The emphasis on whole foods and protein, while scientifically supportable, also carries cultural and economic implications. Beef and dairy industry groups praised the guidelines, while plant-based food manufacturers expressed concern. Organic and local food advocates celebrated the ultraprocessed food recommendations. These competing interests don’t invalidate the guidelines, but they remind us that nutrition policy is never purely scientific. Economic forces, political philosophies, and cultural values all influence what ends up on the official plate.

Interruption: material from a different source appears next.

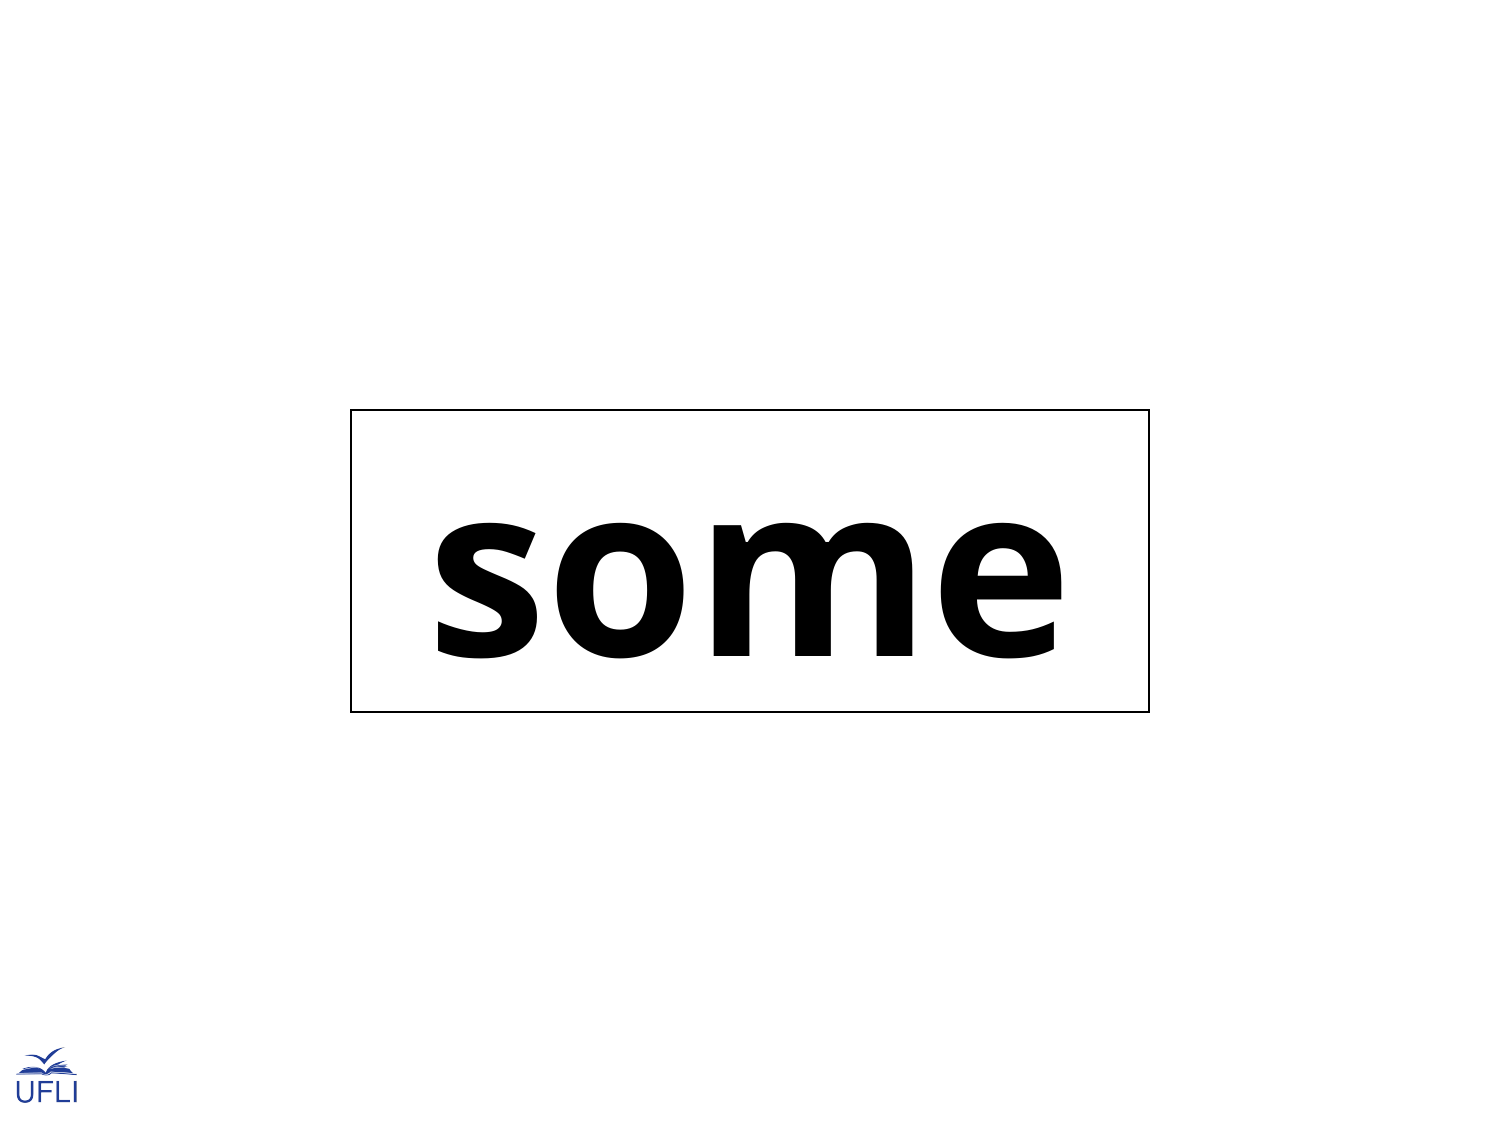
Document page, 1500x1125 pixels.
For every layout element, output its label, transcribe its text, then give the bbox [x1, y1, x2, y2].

For individuals trying to eat well, the guidelines provide a reasonable framework but not a prescription. The healthiest diets share common features across cultures: abundant vegetables, adequate protein from various sources, limited sugar, minimal processing. Whether you call it Mediterranean, Japanese, traditional Mexican, or simply “real food,” the principles converge. The specific recommendations matter less than the general pattern of choosing whole foods prepared simply and eaten in reasonable quantities.
The Bottom Line
The 2025-2030 Dietary Guidelines represent a meaningful shift toward protein, whole foods, and explicit limits on ultraprocessed products. The scientific basis for most recommendations is solid, though debates about saturated fat and optimal protein sources will continue. Your personal implementation should account for your health status, food preferences, cultural background, and practical constraints.
Next Steps:
- Calculate your current protein intake for a typical day. If you’re under 1.0 gram per kilogram body weight, consider adding a protein source to breakfast.
- Audit your pantry and refrigerator for ultraprocessed foods. You don’t need to eliminate them, but awareness of how much you consume is the first step toward reduction.
- Identify one ultraprocessed food you eat regularly and find a whole food alternative. Start with the easiest swap and build from there.
- If you have cardiovascular disease or elevated cholesterol, discuss the saturated fat recommendations with your doctor before making changes.
Sources: USDA 2025-2030 Dietary Guidelines, American Heart Association response, Stanford Medicine longevity research, BMJ ultraprocessed food umbrella review 2024, American Journal of Clinical Nutrition protein meta-analysis 2024.